December 1, 2023 · By Ashley Abramson, AbleTo, an Optum wellness app


Winter can be filled with joy. We visit loved ones. We celebrate holidays. We whip up cozy recipes. We decorate our homes. But many people have a tough time. The colder months can come with heavy feelings. And for some, those can last until spring.

About 5% of U.S. adults have a form of depression called seasonal affective disorder (SAD). SAD usually shows up during winter. But not always. It can also appear during spring and summer.

SAD can be tough to spot. For one, it can look a lot like other kinds of depression. But we’ll help you learn what to look for. The good news? There are lots of ways to treat it. We’ll talk about ways to get support.

What is seasonal affective disorder?
Seasonal affective disorder is a type of major depressive disorder. It follows a seasonal pattern. “You usually start noticing it during the change in seasons,” says Giselle Alexander, LCSW, a licensed therapist and AbleTo program advisor. “It’s most common in winter.”

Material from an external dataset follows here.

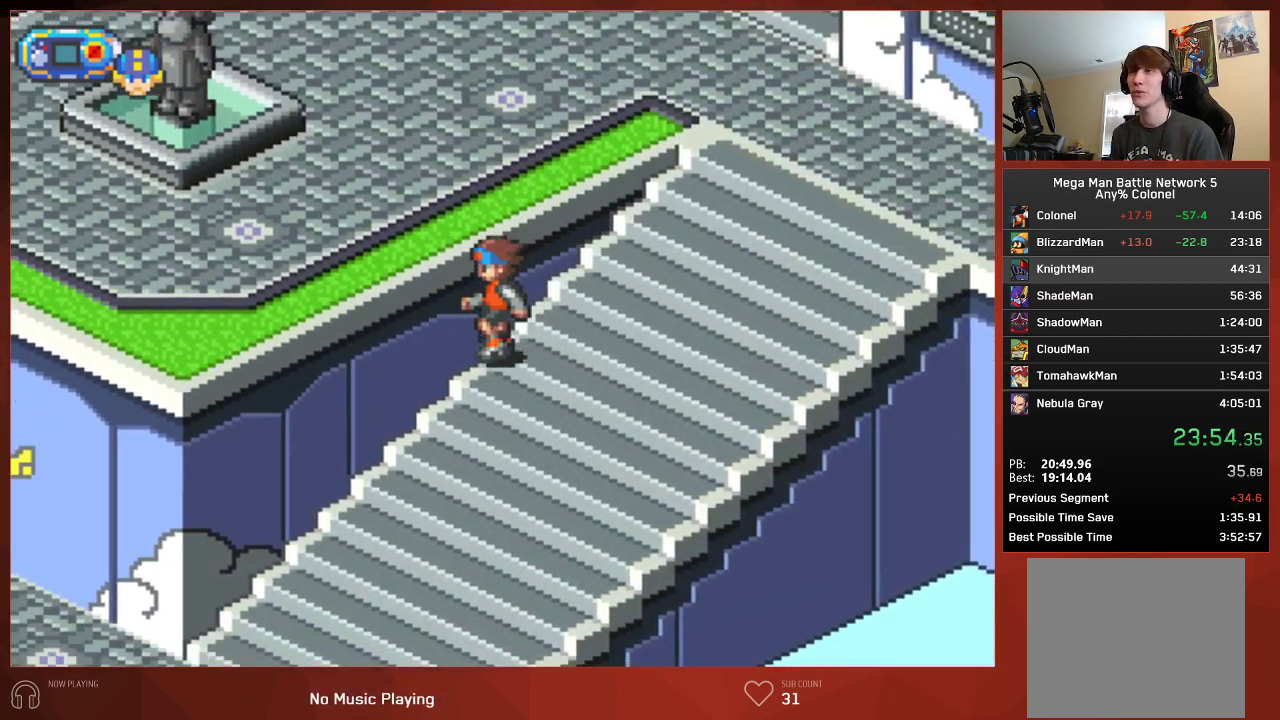
{"buttons": ["CIRCLE", "DPAD_LEFT"], "left_stick": "center", "right_stick": "center", "events": []}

There are certain criteria for SAD. You need to have symptoms most of the day, for most of the week. These signs also need to last for at least 2 weeks. And they need to be present for at least 2 seasons in a row. So if you have symptoms this winter and last winter, you might have SAD.

SAD also impacts daily tasks in a big way. “You’ll see changes in your ability to function,” says Alexander. For example, it might be harder to get out of bed. It might also be tough to make a meal. Or maybe you don’t feel like seeing friends.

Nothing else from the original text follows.